* MATERIAL TO PROCESS
%%
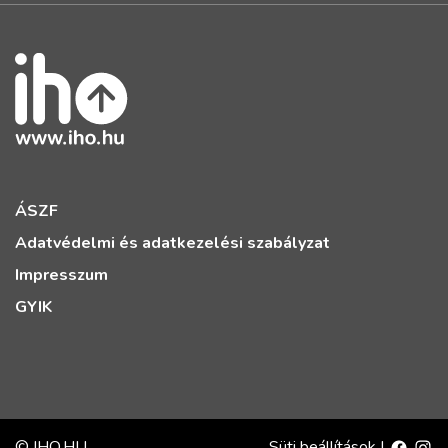
ÁSZF
Adatvédelmi és adatkezelési szabályzat
Impresszum
GYIK
© IHO.HU
Süti beállítások
|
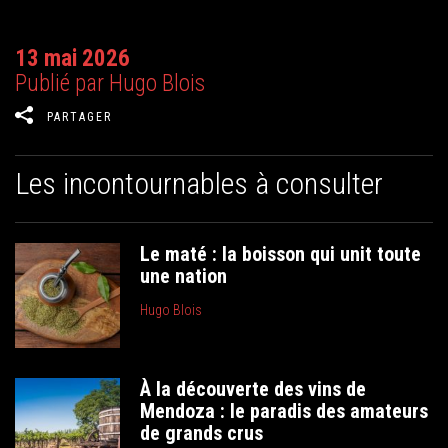
13 mai 2026
Publié par Hugo Blois
PARTAGER
Les incontournables à consulter
Le maté : la boisson qui unit toute
une nation
Hugo Blois
À la découverte des vins de
Mendoza : le paradis des amateurs
de grands crus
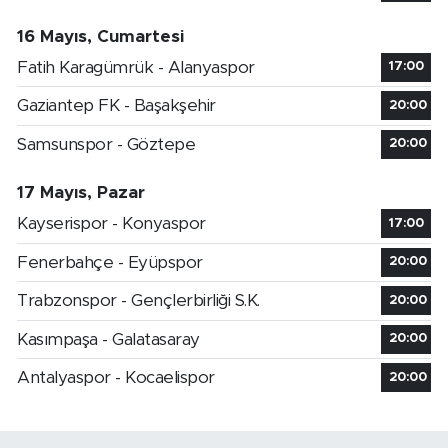
16 Mayıs, Cumartesi
Fatih Karagümrük - Alanyaspor
17:00
Gaziantep FK - Başakşehir
20:00
Samsunspor - Göztepe
20:00
17 Mayıs, Pazar
Kayserispor - Konyaspor
17:00
Fenerbahçe - Eyüpspor
20:00
Trabzonspor - Gençlerbirliği S.K.
20:00
Kasımpaşa - Galatasaray
20:00
Antalyaspor - Kocaelispor
20:00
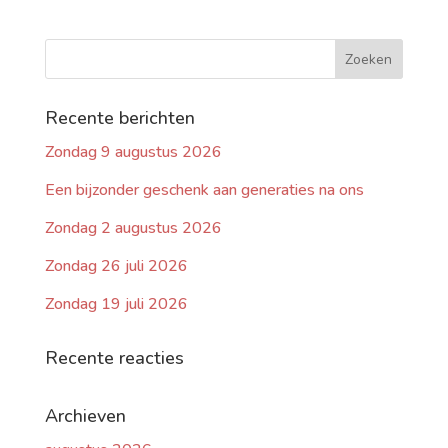
Recente berichten
Zondag 9 augustus 2026
Een bijzonder geschenk aan generaties na ons
Zondag 2 augustus 2026
Zondag 26 juli 2026
Zondag 19 juli 2026
Recente reacties
Archieven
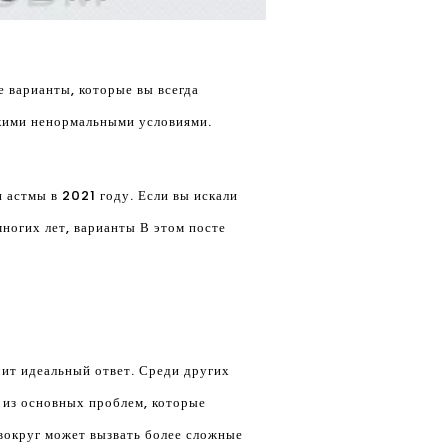
е варианты, которые вы всегда
акими ненормальными условиями.
 астмы в 2021 году. Если вы искали
ногих лет, варианты В этом посте
ит идеальный ответ. Среди других
 из основных проблем, которые
 вокруг может вызвать более сложные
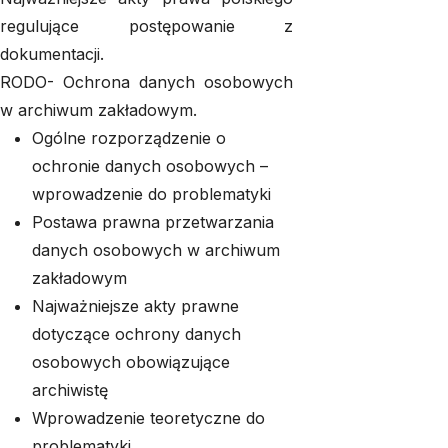
regulujące postępowanie z
dokumentacji.
RODO- Ochrona danych osobowych
w archiwum zakładowym.
Ogólne rozporządzenie o
ochronie danych osobowych –
wprowadzenie do problematyki
Postawa prawna przetwarzania
danych osobowych w archiwum
zakładowym
Najważniejsze akty prawne
dotyczące ochrony danych
osobowych obowiązujące
archiwistę
Wprowadzenie teoretyczne do
problematyki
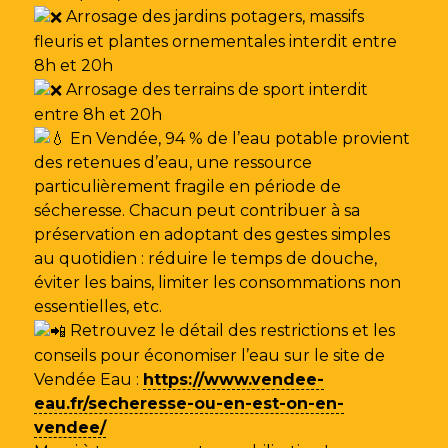
Arrosage des jardins potagers, massifs
fleuris et plantes ornementales interdit entre
8h et 20h
Arrosage des terrains de sport interdit
entre 8h et 20h
En Vendée, 94 % de l’eau potable provient
des retenues d’eau, une ressource
particulièrement fragile en période de
sécheresse. Chacun peut contribuer à sa
préservation en adoptant des gestes simples
au quotidien : réduire le temps de douche,
éviter les bains, limiter les consommations non
essentielles, etc.
Retrouvez le détail des restrictions et les
conseils pour économiser l’eau sur le site de
Vendée Eau
:
https://www.vendee-
eau.fr/secheresse-ou-en-est-on-en-
vendee/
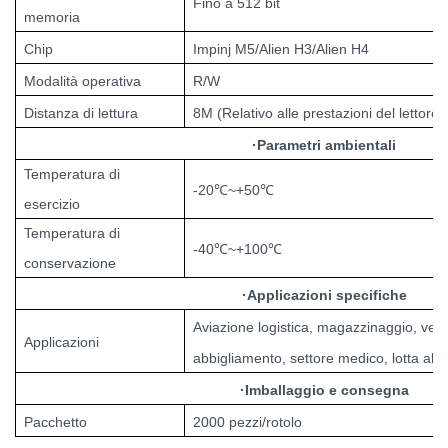
Fino a 512 bit
memoria
Chip
Impinj M5/Alien H3/Alien H4
Modalità operativa
R/W
Distanza di lettura
8M (Relativo alle prestazioni del lettore 
·
Parametri ambientali
Temperatura di
-20
℃
~+50
℃
esercizio
Temperatura di
-40
℃
~+100
℃
conservazione
·
Applicazioni specifiche
Aviazione
logistica, magazzinaggio, vendi
Applicazioni
abbigliamento, settore medico, lotta alla
·
Imballaggio e consegna
Pacchetto
2000 pezzi/rotolo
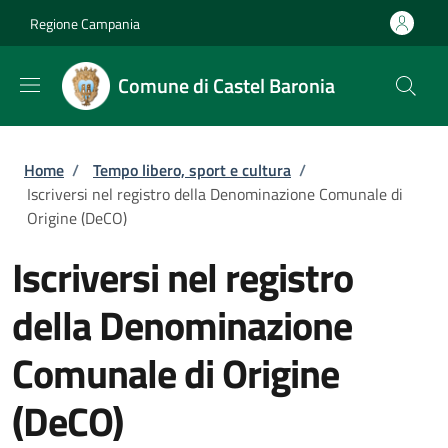
Salta al contenuto principale
Skip to footer content
Regione Campania
Comune di Castel Baronia
Briciole di pane
Home
/
Tempo libero, sport e cultura
/
Iscriversi nel registro della Denominazione Comunale di
Origine (DeCO)
Iscriversi nel registro
della Denominazione
Comunale di Origine
(DeCO)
%%
* EXERCISE REQUIREMENTS
Swap each "20:00" in the listing above for "21:00", keep everything else unchanged, and omit the pictures from your version.

* RESPONSE BOX
ÁSZF
Adatvédelmi és adatkezelési szabályzat
Impresszum
GYIK
© IHO.HU
Süti beállítások
|
13 mai 2026
Publié par Hugo Blois
PARTAGER
Les incontournables à consulter
Le maté : la boisson qui unit toute
une nation
Hugo Blois
À la découverte des vins de
Mendoza : le paradis des amateurs
de grands crus
16 Mayıs, Cumartesi
Fatih Karagümrük - Alanyaspor
17:00
Gaziantep FK - Başakşehir
21:00
Samsunspor - Göztepe
21:00
17 Mayıs, Pazar
Kayserispor - Konyaspor
17:00
Fenerbahçe - Eyüpspor
21:00
Trabzonspor - Gençlerbirliği S.K.
21:00
Kasımpaşa - Galatasaray
21:00
Antalyaspor - Kocaelispor
21:00
Recente berichten
Zondag 9 augustus 2026
Een bijzonder geschenk aan generaties na ons
Zondag 2 augustus 2026
Zondag 26 juli 2026
Zondag 19 juli 2026
Recente reacties
Archieven
е варианты, которые вы всегда
акими ненормальными условиями.
 астмы в 2021 году. Если вы искали
ногих лет, варианты В этом посте
ит идеальный ответ. Среди других
 из основных проблем, которые
 вокруг может вызвать более сложные
regulujące postępowanie z
dokumentacji.
RODO- Ochrona danych osobowych
w archiwum zakładowym.
Ogólne rozporządzenie o
ochronie danych osobowych –
wprowadzenie do problematyki
Postawa prawna przetwarzania
danych osobowych w archiwum
zakładowym
Najważniejsze akty prawne
dotyczące ochrony danych
osobowych obowiązujące
archiwistę
Wprowadzenie teoretyczne do
problematyki
Arrosage des jardins potagers, massifs
fleuris et plantes ornementales interdit entre
8h et 20h
Arrosage des terrains de sport interdit
entre 8h et 20h
En Vendée, 94 % de l’eau potable provient
des retenues d’eau, une ressource
particulièrement fragile en période de
sécheresse. Chacun peut contribuer à sa
préservation en adoptant des gestes simples
au quotidien : réduire le temps de douche,
éviter les bains, limiter les consommations non
essentielles, etc.
Retrouvez le détail des restrictions et les
conseils pour économiser l’eau sur le site de
Vendée Eau
:
https://www.vendee-
eau.fr/secheresse-ou-en-est-on-en-
vendee/
Fino a 512 bit
memoria
Chip
Impinj M5/Alien H3/Alien H4
Modalità operativa
R/W
Distanza di lettura
8M (Relativo alle prestazioni del lettore 
·
Parametri ambientali
Temperatura di
-20
℃
~+50
℃
esercizio
Temperatura di
-40
℃
~+100
℃
conservazione
·
Applicazioni specifiche
Aviazione
logistica, magazzinaggio, vendi
Applicazioni
abbigliamento, settore medico, lotta alla
·
Imballaggio e consegna
Pacchetto
2000 pezzi/rotolo
Salta al contenuto principale
Skip to footer content
Regione Campania
Comune di Castel Baronia
Briciole di pane
Home
/
Tempo libero, sport e cultura
/
Iscriversi nel registro della Denominazione Comunale di
Origine (DeCO)
Iscriversi nel registro
della Denominazione
Comunale di Origine
(DeCO)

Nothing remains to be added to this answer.